Implications and Future Work

This research opens avenues for integrating LLMs into proactive cybersecurity strategies, providing a scalable solution for honeytoken generation that can adjust to evolving threats. The findings suggest that LLMs can be further fine-tuned to enhance honeytoken credibility and effectiveness, potentially leading to the development of more sophisticated deception technologies.

Future work could explore the application of LLMs in other forms of cybersecurity deception, incorporating additional NLP methods like few-shot and zero-shot learning in prompt optimization.
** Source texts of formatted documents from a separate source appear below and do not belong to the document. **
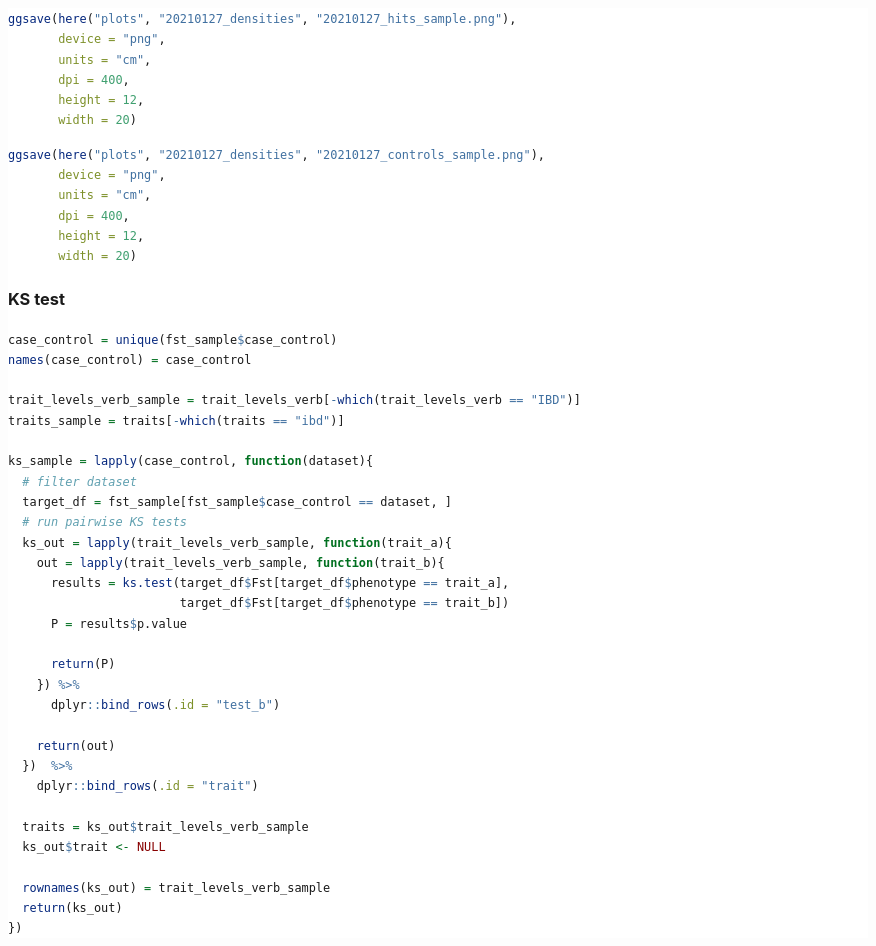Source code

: 


```r
ggsave(here("plots", "20210127_densities", "20210127_hits_sample.png"),
       device = "png",
       units = "cm",
       dpi = 400,
       height = 12,
       width = 20)
```




```r
ggsave(here("plots", "20210127_densities", "20210127_controls_sample.png"),
       device = "png",
       units = "cm",
       dpi = 400,
       height = 12,
       width = 20)
```

### KS test


```r
case_control = unique(fst_sample$case_control)
names(case_control) = case_control

trait_levels_verb_sample = trait_levels_verb[-which(trait_levels_verb == "IBD")]
traits_sample = traits[-which(traits == "ibd")]

ks_sample = lapply(case_control, function(dataset){
  # filter dataset
  target_df = fst_sample[fst_sample$case_control == dataset, ]
  # run pairwise KS tests
  ks_out = lapply(trait_levels_verb_sample, function(trait_a){
    out = lapply(trait_levels_verb_sample, function(trait_b){
      results = ks.test(target_df$Fst[target_df$phenotype == trait_a],
                        target_df$Fst[target_df$phenotype == trait_b])
      P = results$p.value
      
      return(P)
    }) %>% 
      dplyr::bind_rows(.id = "test_b")
    
    return(out)
  })  %>% 
    dplyr::bind_rows(.id = "trait")
  
  traits = ks_out$trait_levels_verb_sample
  ks_out$trait <- NULL
  
  rownames(ks_out) = trait_levels_verb_sample
  return(ks_out)
})
```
Moreover, leveraging LLMs in real-time environments to collect empirical data on honeytoken performance and evolving attacker behavior would be invaluable in refining these defensive measures.

Conclusion

The paper presents a novel approach to honeytoken generation using LLMs, showcasing its feasibility and effectiveness across several honeytoken types. This method significantly reduces the manual effort traditionally required in cyber deception setup, paving the way for more scalable and adaptable security solutions that could redefine cyber defense strategies in the future. Through meticulous evaluation, the study verifies that LLMs can produce high-quality honeytokens that are effective in misleading attackers, safeguarding systems, and preserving data integrity.